*WORK INSTRUCTIONS:* Copy out the text of each entry below line by line, keeping every character, line break, and language unchanged.

*LISTED ENTRIES:*
*** Block opens ***

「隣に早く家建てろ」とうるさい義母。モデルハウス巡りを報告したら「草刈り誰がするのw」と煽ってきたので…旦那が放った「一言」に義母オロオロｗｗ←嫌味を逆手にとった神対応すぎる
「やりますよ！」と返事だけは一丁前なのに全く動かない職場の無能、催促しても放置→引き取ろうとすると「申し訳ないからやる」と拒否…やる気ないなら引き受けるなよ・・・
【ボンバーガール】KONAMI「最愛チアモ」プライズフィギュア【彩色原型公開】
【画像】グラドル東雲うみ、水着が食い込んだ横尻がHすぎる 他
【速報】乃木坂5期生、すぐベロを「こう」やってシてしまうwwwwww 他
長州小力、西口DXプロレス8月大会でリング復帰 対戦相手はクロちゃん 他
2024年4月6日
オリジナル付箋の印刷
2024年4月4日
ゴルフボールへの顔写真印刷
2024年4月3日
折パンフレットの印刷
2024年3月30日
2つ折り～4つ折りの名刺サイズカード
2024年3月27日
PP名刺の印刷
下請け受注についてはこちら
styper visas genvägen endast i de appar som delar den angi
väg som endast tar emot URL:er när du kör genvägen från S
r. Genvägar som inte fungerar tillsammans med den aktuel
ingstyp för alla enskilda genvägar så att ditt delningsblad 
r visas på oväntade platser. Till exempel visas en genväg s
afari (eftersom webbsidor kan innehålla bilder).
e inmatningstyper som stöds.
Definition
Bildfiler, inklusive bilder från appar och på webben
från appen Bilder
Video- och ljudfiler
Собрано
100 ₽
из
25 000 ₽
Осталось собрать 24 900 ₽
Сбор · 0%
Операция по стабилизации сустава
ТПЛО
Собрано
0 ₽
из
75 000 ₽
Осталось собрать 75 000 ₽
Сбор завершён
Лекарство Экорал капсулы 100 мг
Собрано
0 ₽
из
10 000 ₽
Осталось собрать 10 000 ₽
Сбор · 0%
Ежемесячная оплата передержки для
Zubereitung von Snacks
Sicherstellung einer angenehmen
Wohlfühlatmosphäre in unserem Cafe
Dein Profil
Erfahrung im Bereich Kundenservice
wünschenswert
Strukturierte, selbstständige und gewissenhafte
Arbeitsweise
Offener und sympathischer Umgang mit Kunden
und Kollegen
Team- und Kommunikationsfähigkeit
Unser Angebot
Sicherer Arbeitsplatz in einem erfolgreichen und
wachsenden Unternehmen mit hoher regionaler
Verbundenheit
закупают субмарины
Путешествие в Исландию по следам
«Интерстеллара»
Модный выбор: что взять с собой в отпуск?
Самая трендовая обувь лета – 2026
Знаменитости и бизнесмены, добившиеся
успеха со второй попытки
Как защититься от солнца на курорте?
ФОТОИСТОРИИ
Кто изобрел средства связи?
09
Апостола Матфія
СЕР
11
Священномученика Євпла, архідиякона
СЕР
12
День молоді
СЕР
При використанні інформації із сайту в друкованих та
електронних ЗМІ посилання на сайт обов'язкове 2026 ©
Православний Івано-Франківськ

*** Block closes ***

*REPLY:*
「隣に早く家建てろ」とうるさい義母。モデルハウス巡りを報告したら「草刈り誰がするのw」と煽ってきたので…旦那が放った「一言」に義母オロオロｗｗ←嫌味を逆手にとった神対応すぎる
「やりますよ！」と返事だけは一丁前なのに全く動かない職場の無能、催促しても放置→引き取ろうとすると「申し訳ないからやる」と拒否…やる気ないなら引き受けるなよ・・・
【ボンバーガール】KONAMI「最愛チアモ」プライズフィギュア【彩色原型公開】
【画像】グラドル東雲うみ、水着が食い込んだ横尻がHすぎる 他
【速報】乃木坂5期生、すぐベロを「こう」やってシてしまうwwwwww 他
長州小力、西口DXプロレス8月大会でリング復帰 対戦相手はクロちゃん 他
2024年4月6日
オリジナル付箋の印刷
2024年4月4日
ゴルフボールへの顔写真印刷
2024年4月3日
折パンフレットの印刷
2024年3月30日
2つ折り～4つ折りの名刺サイズカード
2024年3月27日
PP名刺の印刷
下請け受注についてはこちら
styper visas genvägen endast i de appar som delar den angi
väg som endast tar emot URL:er när du kör genvägen från S
r. Genvägar som inte fungerar tillsammans med den aktuel
ingstyp för alla enskilda genvägar så att ditt delningsblad 
r visas på oväntade platser. Till exempel visas en genväg s
afari (eftersom webbsidor kan innehålla bilder).
e inmatningstyper som stöds.
Definition
Bildfiler, inklusive bilder från appar och på webben
från appen Bilder
Video- och ljudfiler
Собрано
100 ₽
из
25 000 ₽
Осталось собрать 24 900 ₽
Сбор · 0%
Операция по стабилизации сустава
ТПЛО
Собрано
0 ₽
из
75 000 ₽
Осталось собрать 75 000 ₽
Сбор завершён
Лекарство Экорал капсулы 100 мг
Собрано
0 ₽
из
10 000 ₽
Осталось собрать 10 000 ₽
Сбор · 0%
Ежемесячная оплата передержки для
Zubereitung von Snacks
Sicherstellung einer angenehmen
Wohlfühlatmosphäre in unserem Cafe
Dein Profil
Erfahrung im Bereich Kundenservice
wünschenswert
Strukturierte, selbstständige und gewissenhafte
Arbeitsweise
Offener und sympathischer Umgang mit Kunden
und Kollegen
Team- und Kommunikationsfähigkeit
Unser Angebot
Sicherer Arbeitsplatz in einem erfolgreichen und
wachsenden Unternehmen mit hoher regionaler
Verbundenheit
закупают субмарины
Путешествие в Исландию по следам
«Интерстеллара»
Модный выбор: что взять с собой в отпуск?
Самая трендовая обувь лета – 2026
Знаменитости и бизнесмены, добившиеся
успеха со второй попытки
Как защититься от солнца на курорте?
ФОТОИСТОРИИ
Кто изобрел средства связи?
09
Апостола Матфія
СЕР
11
Священномученика Євпла, архідиякона
СЕР
12
День молоді
СЕР
При використанні інформації із сайту в друкованих та
електронних ЗМІ посилання на сайт обов'язкове 2026 ©
Православний Івано-Франківськ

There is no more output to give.